The subject then develops the core direction and movement tools used in planning and monitoring flight: true, magnetic and compass references (including variation and deviation), tracks vs headings, drift and wind correction angle, and standard mental methods such as the 1-in-60 rule and the triangle of velocities (TOV). You practice calculating crosswind/headwind components, ground speed, revised ETAs, and climb/descent gradients and vertical speeds using both formulae and rule-of-thumb techniques.

You also cover distance and speed fundamentals, including NM definitions on the WGS-84 ellipsoid, unit conversions, graticule distance calculations, and air miles (NAM) versus ground miles. This is applied to dead reckoning (DR) and practical navigation in climb and descent using average TAS and wind concepts.

The syllabus expands into real-world navigation methods through VFR navigation, focusing on map reading, landmark selection, visual checkpoints, plotting lines of position, and handling uncertainty (diversion, unsure of position, lost).

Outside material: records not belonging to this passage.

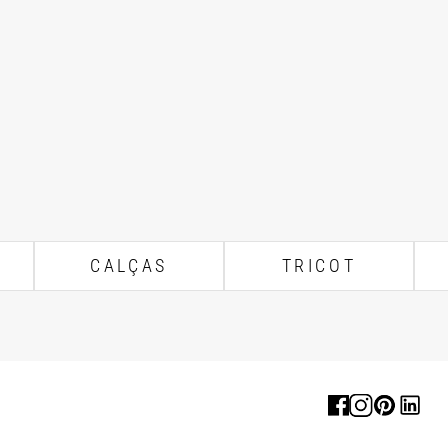
CALÇAS
TRICOT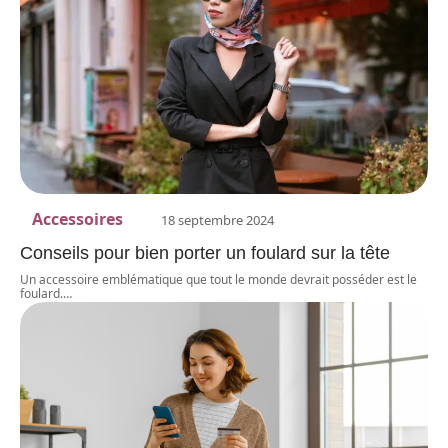
Accessoires
18 septembre 2024
Conseils pour bien porter un foulard sur la tête
Un accessoire emblématique que tout le monde devrait posséder est le
foulard.
…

Finally, it introduces great-circle vs rhumb-line routing, Earth convergence, and charting principles—covering ICAO chart requirements, projections (Mercator, Lambert, polar stereographic), scale variation, and practical chart use (measuring tracks/distances and plotting using VOR/DME/NDB). It concludes with essential time knowledge, including UTC/LMT, standard time/daylight saving, the International Date Line, and sunrise/sunset/civil twilight interpretation for flight planning.